▶ ABOUT THIS EXERCISE
A word-for-word transcript of the closing lines is required: from the one with "left wrist: (527, 936)" through the final line of the data.

▶ PROVIDED ENTRIES

---

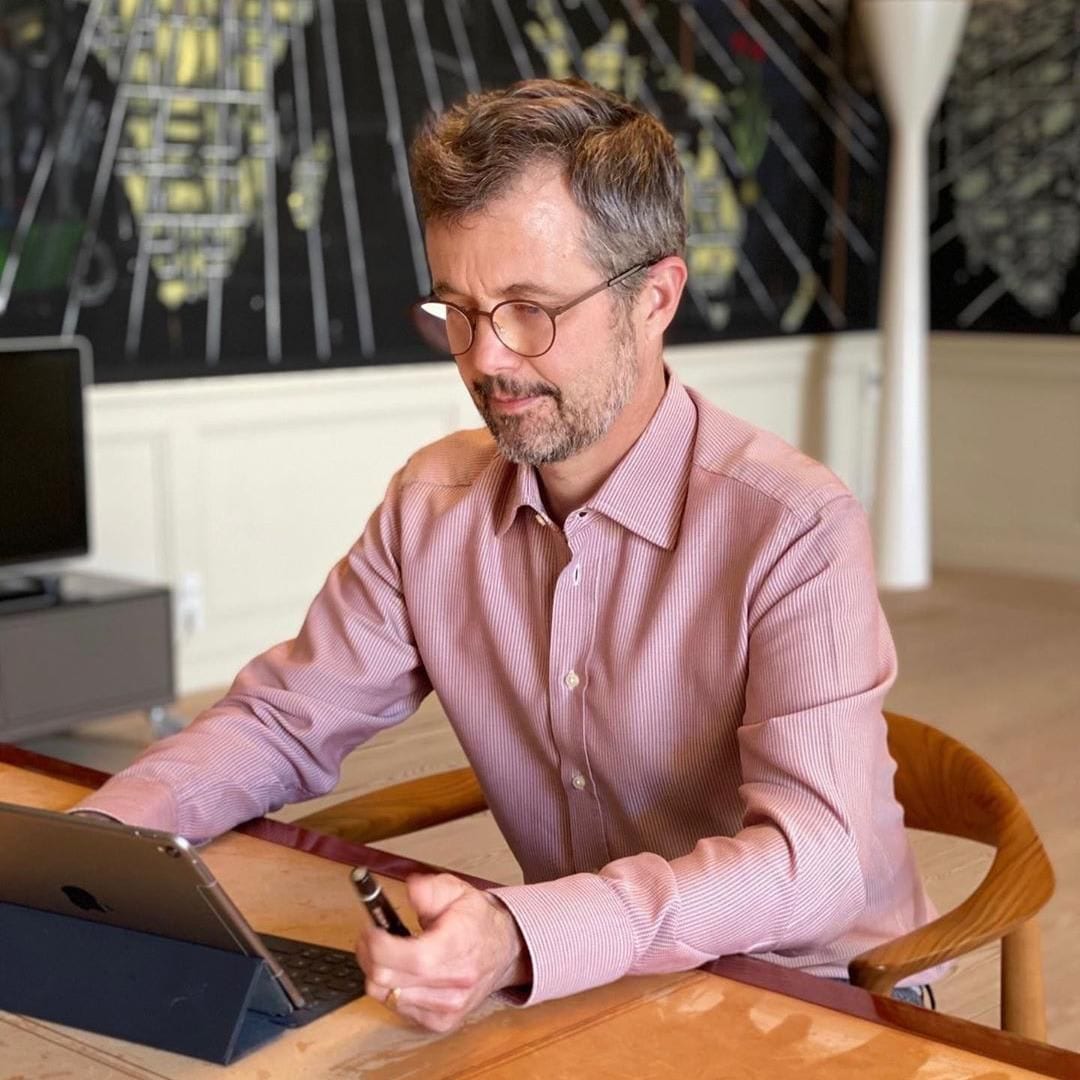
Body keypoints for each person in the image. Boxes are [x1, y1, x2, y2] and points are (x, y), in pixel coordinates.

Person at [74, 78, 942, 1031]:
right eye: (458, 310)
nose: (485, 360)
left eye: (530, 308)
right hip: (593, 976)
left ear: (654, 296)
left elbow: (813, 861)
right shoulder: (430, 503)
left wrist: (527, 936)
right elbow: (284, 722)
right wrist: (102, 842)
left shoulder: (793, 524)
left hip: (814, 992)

---

▶ SOLUTION FOR THIS PROBLEM
left wrist: (527, 936)
right elbow: (284, 722)
right wrist: (102, 842)
left shoulder: (793, 524)
left hip: (814, 992)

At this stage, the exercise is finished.